# Records to process start

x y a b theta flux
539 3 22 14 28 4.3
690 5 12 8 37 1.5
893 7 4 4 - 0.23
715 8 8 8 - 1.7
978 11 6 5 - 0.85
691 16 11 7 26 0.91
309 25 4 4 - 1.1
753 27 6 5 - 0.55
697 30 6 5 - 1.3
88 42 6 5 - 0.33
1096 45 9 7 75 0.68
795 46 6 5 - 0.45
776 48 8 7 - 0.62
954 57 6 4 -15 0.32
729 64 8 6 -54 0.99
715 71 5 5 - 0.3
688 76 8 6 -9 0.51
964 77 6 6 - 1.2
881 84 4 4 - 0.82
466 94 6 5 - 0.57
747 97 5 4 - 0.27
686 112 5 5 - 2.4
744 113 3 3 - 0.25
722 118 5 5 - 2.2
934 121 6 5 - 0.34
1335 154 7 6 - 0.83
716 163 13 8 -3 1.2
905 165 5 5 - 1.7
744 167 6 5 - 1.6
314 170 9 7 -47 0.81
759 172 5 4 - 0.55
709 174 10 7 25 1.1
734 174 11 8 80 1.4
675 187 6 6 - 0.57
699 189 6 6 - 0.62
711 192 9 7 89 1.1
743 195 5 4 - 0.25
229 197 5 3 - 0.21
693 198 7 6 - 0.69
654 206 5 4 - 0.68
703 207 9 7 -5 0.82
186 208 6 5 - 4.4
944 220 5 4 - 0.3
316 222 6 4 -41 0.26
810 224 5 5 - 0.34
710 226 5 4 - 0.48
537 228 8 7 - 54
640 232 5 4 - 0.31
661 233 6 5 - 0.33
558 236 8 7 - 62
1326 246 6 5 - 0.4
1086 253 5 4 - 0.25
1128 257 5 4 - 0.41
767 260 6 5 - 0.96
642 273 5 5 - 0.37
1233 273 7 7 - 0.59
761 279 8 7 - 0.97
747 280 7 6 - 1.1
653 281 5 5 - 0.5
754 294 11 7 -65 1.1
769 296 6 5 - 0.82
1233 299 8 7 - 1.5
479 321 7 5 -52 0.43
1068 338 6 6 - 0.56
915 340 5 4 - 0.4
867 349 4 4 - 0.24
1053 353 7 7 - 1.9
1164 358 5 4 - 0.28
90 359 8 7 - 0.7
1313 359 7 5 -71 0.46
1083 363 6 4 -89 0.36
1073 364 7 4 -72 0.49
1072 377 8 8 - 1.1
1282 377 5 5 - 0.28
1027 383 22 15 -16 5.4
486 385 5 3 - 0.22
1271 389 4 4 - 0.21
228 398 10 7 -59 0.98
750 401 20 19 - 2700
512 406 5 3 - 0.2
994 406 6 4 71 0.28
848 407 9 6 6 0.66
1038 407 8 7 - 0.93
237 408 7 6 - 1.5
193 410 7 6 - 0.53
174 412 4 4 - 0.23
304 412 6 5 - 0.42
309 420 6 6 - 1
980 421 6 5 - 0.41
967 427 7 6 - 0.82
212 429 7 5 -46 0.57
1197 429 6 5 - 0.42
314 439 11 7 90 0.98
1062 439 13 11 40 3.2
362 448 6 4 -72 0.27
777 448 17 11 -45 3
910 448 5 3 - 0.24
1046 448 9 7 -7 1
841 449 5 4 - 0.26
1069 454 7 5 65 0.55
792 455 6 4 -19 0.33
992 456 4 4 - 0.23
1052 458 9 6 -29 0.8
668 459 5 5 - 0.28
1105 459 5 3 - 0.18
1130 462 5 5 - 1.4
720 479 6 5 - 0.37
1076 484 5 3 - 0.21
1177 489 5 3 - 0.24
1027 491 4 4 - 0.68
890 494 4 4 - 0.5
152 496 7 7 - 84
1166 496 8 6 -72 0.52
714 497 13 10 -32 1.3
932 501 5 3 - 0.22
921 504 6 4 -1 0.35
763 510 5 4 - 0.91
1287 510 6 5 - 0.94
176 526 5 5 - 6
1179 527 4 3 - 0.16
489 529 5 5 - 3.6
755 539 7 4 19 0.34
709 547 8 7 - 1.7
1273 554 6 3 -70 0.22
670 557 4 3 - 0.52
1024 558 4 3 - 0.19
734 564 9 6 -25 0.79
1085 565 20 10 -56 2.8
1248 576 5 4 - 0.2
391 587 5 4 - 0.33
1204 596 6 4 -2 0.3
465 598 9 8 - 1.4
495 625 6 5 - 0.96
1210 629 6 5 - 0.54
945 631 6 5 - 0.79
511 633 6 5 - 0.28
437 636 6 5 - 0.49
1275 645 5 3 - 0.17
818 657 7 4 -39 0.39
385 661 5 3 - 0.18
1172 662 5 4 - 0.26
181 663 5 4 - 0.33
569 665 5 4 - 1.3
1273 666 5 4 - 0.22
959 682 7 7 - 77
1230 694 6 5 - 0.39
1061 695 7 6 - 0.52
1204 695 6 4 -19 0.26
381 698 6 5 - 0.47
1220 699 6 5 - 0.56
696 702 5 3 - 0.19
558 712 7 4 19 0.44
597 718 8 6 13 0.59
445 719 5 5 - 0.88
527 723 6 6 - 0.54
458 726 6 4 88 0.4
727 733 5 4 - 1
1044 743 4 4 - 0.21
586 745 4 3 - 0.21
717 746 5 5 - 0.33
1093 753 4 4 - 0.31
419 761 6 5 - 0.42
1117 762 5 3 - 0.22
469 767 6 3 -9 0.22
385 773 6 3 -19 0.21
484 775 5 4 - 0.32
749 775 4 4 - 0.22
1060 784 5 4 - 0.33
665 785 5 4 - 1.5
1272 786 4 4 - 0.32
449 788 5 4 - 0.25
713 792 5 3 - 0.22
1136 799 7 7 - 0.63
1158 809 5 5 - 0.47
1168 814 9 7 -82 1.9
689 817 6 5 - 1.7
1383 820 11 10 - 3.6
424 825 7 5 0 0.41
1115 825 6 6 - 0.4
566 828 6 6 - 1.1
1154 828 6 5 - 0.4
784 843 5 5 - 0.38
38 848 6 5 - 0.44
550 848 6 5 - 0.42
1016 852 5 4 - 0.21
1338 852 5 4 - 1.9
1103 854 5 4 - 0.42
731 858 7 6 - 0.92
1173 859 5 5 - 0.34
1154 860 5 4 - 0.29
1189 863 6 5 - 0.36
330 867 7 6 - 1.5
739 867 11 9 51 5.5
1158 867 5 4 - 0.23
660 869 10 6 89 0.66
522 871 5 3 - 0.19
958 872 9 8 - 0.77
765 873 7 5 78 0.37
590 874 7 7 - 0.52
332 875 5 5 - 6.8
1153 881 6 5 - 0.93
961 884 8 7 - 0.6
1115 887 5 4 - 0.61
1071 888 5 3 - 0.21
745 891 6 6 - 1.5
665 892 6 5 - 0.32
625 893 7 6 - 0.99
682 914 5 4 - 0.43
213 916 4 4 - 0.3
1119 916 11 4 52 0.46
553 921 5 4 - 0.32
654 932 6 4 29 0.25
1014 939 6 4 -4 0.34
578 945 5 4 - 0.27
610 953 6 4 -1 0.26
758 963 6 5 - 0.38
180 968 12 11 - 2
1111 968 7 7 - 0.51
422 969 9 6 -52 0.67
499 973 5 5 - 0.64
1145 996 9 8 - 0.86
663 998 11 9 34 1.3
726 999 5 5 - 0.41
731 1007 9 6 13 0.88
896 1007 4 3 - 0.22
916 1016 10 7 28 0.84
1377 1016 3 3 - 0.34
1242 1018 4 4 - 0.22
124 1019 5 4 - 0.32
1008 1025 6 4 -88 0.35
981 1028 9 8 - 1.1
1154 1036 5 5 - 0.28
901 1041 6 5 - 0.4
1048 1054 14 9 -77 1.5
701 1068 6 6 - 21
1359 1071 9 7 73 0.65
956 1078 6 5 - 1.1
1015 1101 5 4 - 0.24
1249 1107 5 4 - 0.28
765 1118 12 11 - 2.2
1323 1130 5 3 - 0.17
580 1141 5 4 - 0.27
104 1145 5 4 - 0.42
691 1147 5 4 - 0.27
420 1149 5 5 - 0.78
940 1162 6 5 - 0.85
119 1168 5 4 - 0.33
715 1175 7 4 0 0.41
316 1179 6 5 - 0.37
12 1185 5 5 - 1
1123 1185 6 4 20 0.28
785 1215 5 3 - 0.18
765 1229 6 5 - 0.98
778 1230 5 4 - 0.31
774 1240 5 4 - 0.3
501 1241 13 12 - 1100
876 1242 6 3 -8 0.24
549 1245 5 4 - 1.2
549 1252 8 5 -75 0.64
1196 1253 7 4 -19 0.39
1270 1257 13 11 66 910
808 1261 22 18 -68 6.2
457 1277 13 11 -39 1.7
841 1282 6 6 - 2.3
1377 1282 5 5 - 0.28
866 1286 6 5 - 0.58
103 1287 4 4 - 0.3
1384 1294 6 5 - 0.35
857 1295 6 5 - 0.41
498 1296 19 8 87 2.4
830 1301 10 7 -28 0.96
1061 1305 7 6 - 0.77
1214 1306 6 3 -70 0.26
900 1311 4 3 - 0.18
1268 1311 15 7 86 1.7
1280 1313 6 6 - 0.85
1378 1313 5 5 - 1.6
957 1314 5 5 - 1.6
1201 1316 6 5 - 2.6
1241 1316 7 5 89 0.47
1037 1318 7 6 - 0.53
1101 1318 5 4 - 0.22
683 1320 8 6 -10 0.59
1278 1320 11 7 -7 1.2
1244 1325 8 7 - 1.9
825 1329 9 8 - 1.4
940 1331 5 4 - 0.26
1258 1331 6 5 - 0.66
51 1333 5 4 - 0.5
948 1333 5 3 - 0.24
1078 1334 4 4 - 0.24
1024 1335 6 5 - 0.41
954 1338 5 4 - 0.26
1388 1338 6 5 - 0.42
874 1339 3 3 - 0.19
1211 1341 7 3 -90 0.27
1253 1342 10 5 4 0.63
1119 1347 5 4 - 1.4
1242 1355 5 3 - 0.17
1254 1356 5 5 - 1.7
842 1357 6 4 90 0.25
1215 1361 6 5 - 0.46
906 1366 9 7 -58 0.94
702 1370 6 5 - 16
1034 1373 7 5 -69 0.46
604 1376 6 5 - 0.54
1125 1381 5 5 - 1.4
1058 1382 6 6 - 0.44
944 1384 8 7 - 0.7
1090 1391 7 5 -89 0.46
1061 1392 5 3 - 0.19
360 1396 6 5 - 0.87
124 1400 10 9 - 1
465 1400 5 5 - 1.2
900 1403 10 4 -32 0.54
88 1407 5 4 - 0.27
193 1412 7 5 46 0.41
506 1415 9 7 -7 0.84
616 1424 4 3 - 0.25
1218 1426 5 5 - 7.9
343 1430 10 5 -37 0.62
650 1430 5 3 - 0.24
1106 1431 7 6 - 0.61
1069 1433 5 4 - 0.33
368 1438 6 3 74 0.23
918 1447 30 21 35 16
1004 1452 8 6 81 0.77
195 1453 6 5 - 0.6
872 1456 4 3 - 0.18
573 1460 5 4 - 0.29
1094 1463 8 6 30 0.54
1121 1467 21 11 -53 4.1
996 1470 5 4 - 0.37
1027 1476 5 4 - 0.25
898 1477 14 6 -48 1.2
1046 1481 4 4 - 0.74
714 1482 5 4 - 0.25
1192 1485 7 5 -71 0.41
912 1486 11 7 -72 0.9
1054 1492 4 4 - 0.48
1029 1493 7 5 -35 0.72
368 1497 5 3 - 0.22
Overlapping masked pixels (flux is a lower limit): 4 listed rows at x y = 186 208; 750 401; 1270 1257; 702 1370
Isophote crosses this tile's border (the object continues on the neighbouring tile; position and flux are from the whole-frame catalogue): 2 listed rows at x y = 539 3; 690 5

# Records to process end

Required task >> Render the rows from the very first line through the line with "714 497 13 10 -32 1.3", both included, as a JSON list of strings with one string per line and no blank lines.

Task answer >>
[
  "x y a b theta flux",
  "539 3 22 14 28 4.3",
  "690 5 12 8 37 1.5",
  "893 7 4 4 - 0.23",
  "715 8 8 8 - 1.7",
  "978 11 6 5 - 0.85",
  "691 16 11 7 26 0.91",
  "309 25 4 4 - 1.1",
  "753 27 6 5 - 0.55",
  "697 30 6 5 - 1.3",
  "88 42 6 5 - 0.33",
  "1096 45 9 7 75 0.68",
  "795 46 6 5 - 0.45",
  "776 48 8 7 - 0.62",
  "954 57 6 4 -15 0.32",
  "729 64 8 6 -54 0.99",
  "715 71 5 5 - 0.3",
  "688 76 8 6 -9 0.51",
  "964 77 6 6 - 1.2",
  "881 84 4 4 - 0.82",
  "466 94 6 5 - 0.57",
  "747 97 5 4 - 0.27",
  "686 112 5 5 - 2.4",
  "744 113 3 3 - 0.25",
  "722 118 5 5 - 2.2",
  "934 121 6 5 - 0.34",
  "1335 154 7 6 - 0.83",
  "716 163 13 8 -3 1.2",
  "905 165 5 5 - 1.7",
  "744 167 6 5 - 1.6",
  "314 170 9 7 -47 0.81",
  "759 172 5 4 - 0.55",
  "709 174 10 7 25 1.1",
  "734 174 11 8 80 1.4",
  "675 187 6 6 - 0.57",
  "699 189 6 6 - 0.62",
  "711 192 9 7 89 1.1",
  "743 195 5 4 - 0.25",
  "229 197 5 3 - 0.21",
  "693 198 7 6 - 0.69",
  "654 206 5 4 - 0.68",
  "703 207 9 7 -5 0.82",
  "186 208 6 5 - 4.4",
  "944 220 5 4 - 0.3",
  "316 222 6 4 -41 0.26",
  "810 224 5 5 - 0.34",
  "710 226 5 4 - 0.48",
  "537 228 8 7 - 54",
  "640 232 5 4 - 0.31",
  "661 233 6 5 - 0.33",
  "558 236 8 7 - 62",
  "1326 246 6 5 - 0.4",
  "1086 253 5 4 - 0.25",
  "1128 257 5 4 - 0.41",
  "767 260 6 5 - 0.96",
  "642 273 5 5 - 0.37",
  "1233 273 7 7 - 0.59",
  "761 279 8 7 - 0.97",
  "747 280 7 6 - 1.1",
  "653 281 5 5 - 0.5",
  "754 294 11 7 -65 1.1",
  "769 296 6 5 - 0.82",
  "1233 299 8 7 - 1.5",
  "479 321 7 5 -52 0.43",
  "1068 338 6 6 - 0.56",
  "915 340 5 4 - 0.4",
  "867 349 4 4 - 0.24",
  "1053 353 7 7 - 1.9",
  "1164 358 5 4 - 0.28",
  "90 359 8 7 - 0.7",
  "1313 359 7 5 -71 0.46",
  "1083 363 6 4 -89 0.36",
  "1073 364 7 4 -72 0.49",
  "1072 377 8 8 - 1.1",
  "1282 377 5 5 - 0.28",
  "1027 383 22 15 -16 5.4",
  "486 385 5 3 - 0.22",
  "1271 389 4 4 - 0.21",
  "228 398 10 7 -59 0.98",
  "750 401 20 19 - 2700",
  "512 406 5 3 - 0.2",
  "994 406 6 4 71 0.28",
  "848 407 9 6 6 0.66",
  "1038 407 8 7 - 0.93",
  "237 408 7 6 - 1.5",
  "193 410 7 6 - 0.53",
  "174 412 4 4 - 0.23",
  "304 412 6 5 - 0.42",
  "309 420 6 6 - 1",
  "980 421 6 5 - 0.41",
  "967 427 7 6 - 0.82",
  "212 429 7 5 -46 0.57",
  "1197 429 6 5 - 0.42",
  "314 439 11 7 90 0.98",
  "1062 439 13 11 40 3.2",
  "362 448 6 4 -72 0.27",
  "777 448 17 11 -45 3",
  "910 448 5 3 - 0.24",
  "1046 448 9 7 -7 1",
  "841 449 5 4 - 0.26",
  "1069 454 7 5 65 0.55",
  "792 455 6 4 -19 0.33",
  "992 456 4 4 - 0.23",
  "1052 458 9 6 -29 0.8",
  "668 459 5 5 - 0.28",
  "1105 459 5 3 - 0.18",
  "1130 462 5 5 - 1.4",
  "720 479 6 5 - 0.37",
  "1076 484 5 3 - 0.21",
  "1177 489 5 3 - 0.24",
  "1027 491 4 4 - 0.68",
  "890 494 4 4 - 0.5",
  "152 496 7 7 - 84",
  "1166 496 8 6 -72 0.52",
  "714 497 13 10 -32 1.3"
]